+++ Kutipan Halaman +++

Peta Jalan Mualem-Dek Fadh "Konsolidasi Birokrasi"
Font: Ukuran: - +
Penulis : Masri Amin
Masri Amin SE MSi, Pemerhati Politik Lokal dan Otonomi Daerah serta menjabat sebagai Ketua Lembaga Kajian dan Kemitraan Strategis (LKKS) Pimpinan Wilayah Muhammadiyah Aceh. [Foto: dokumen untuk dialeksis.com]
DIALEKSIS.COM | Opini - Pengucapan sumpah/janji Muzakir Manaf - Fadhlullah (Mualem - Dek Fadh) di gedung utama Dewan Perwakilan Rakyat Aceh (DPRA) pada Rabu, 12 Februari 2025 merupakan peristiwa resmi perubahan dari status Gubernur dan Wakil Gubernur Aceh terpilih menjadi rezim Kepala Pemerintah Aceh. Dengan demikian, Mualem dan Dek Fadh menjadi pemimpin dan milik seluruh rakyat Aceh tanpa terkecuali dan juga menjadi pengendali utama birokrat dan birokrasi Pemerintah Aceh.
Rakyat Aceh memberikan mandat dan kepercayaan kepada Mualem dan Dek Fadh sebagai pejabat publik yang dipilih untuk mengurusi kepentingan dan aspirasi mereka lewat penyelenggaraan pelayanan oleh birokrat yang bertugas digarda terdepan. Visi Mualem-Dek Fadh “Terwujudnya Aceh Islami, Maju, Bermartabat, dan Berkelanjutan” yang diurai dalam misi - merupakan janji politik terbuka dengan rakyat Aceh pada kampanye Pilkada 2024 yang lalu dan akan dituangkan dalam RPJM Aceh 2025-2030.
Menunaikankan janji politik merupakan sebuah keniscayaan bagi Mualem-Dek Fadh sebagai wujud pertanggungjawaban moral dan politik memimpin Aceh lima tahun mendatang. Tidak ada pemerintahan yang demokratis tanpa adanya tanggung jawab kepada rakyat sebagaimana yang telah dijanjikan.

+++ Kutipan Catatan +++

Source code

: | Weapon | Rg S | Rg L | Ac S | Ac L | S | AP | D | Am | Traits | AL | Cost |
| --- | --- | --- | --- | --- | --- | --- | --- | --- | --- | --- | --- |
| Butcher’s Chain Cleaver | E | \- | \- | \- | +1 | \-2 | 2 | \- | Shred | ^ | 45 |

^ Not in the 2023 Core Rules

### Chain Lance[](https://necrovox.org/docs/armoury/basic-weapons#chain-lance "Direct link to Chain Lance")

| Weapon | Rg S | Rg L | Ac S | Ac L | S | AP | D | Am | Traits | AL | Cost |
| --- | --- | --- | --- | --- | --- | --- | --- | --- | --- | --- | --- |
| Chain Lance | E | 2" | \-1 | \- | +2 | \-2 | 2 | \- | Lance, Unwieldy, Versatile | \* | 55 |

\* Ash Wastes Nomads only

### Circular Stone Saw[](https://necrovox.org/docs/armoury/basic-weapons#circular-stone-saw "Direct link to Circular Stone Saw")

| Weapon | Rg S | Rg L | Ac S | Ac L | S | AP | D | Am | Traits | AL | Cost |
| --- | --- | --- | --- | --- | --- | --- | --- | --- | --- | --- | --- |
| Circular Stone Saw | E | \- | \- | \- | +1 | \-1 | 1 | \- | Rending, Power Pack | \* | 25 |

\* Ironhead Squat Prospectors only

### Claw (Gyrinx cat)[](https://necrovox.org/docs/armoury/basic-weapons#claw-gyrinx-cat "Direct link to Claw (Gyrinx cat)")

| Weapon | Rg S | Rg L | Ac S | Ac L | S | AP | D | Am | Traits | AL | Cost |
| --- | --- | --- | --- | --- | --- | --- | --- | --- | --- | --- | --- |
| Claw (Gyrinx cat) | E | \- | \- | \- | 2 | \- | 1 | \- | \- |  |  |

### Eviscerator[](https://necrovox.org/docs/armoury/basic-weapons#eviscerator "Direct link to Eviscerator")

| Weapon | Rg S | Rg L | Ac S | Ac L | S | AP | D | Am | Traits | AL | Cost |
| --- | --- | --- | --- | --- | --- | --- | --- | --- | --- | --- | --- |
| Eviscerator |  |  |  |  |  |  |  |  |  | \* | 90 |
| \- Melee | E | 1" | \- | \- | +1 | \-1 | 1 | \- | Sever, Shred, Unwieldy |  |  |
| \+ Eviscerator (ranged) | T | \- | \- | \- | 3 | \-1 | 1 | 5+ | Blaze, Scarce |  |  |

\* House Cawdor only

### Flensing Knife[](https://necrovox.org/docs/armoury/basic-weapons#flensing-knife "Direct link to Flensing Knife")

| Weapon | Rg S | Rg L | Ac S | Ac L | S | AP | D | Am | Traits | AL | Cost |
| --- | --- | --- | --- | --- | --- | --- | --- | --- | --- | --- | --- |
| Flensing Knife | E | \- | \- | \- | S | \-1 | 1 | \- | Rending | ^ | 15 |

+++

_Soal Latihan_
**A.** Tentukan apakah setiap pernyataan berikut sesuai dengan opini tentang Mualem-Dek Fadh: (i) sumpah/janji diucapkan di gedung utama DPRA pada Rabu, 12 Februari 2025; (ii) visi Mualem-Dek Fadh akan dituangkan dalam RPJM Aceh 2025-2030; (iii) janji politik itu disampaikan pada kampanye Pilkada 2019. Jawab ya atau tidak untuk masing-masing, disertai kutipan persis kata-kata dari opini yang menentukannya.
**B.** Terjemahkan kalimat dari opini tentang Mualem-Dek Fadh ini ke dalam bahasa Inggris: "Tidak ada pemerintahan yang demokratis tanpa adanya tanggung jawab kepada rakyat sebagaimana yang telah dijanjikan."
**C.** Tuliskan lanjutan opini tentang Mualem-Dek Fadh, dimulai tepat setelah kalimat terakhir yang ditampilkan.
Catatan tersebut merupakan bahan tersendiri yang terpisah dari teks.

_Jawaban Tiap Tugas_
**A.**
(i) Ya: "di gedung utama Dewan Perwakilan Rakyat Aceh (DPRA) pada Rabu, 12 Februari 2025"
(ii) Ya: "akan dituangkan dalam RPJM Aceh 2025-2030"
(iii) Tidak: "pada kampanye Pilkada 2024 yang lalu"

**B.** There is no democratic government without accountability to the people as has been promised.

**C.**
Implentasi Visi-Misi Mualem-Dek Fadh yang ditunggu rakyat Aceh akan berjalan mulus, turut dipengaruhi dalam gerak “konsolidasi politik dan birokrasi” pasca resmi menjabat. Konsolidasi politik diperlukan untuk mendukung rumusan kebijakan publik sebagai terjemahan visi-misi yang memerlukan energi legitimasi politik, baik didalam maupun diluar “parlemen”.
Sementara itu, konsolidasi birokrasi di internal Pemerintah Aceh yang menjadi tulang punggung menjalankan kebijakan publik merupakan langkah strategis. Konsolidasi birokrasi ini justru menjadi sangat urgent diawal memerintah sebagai fondasi, guna memastikan implementasi visi-misi Mualem-Dek Fadh sesuai dan senafas dengan yang telah dirumuskan.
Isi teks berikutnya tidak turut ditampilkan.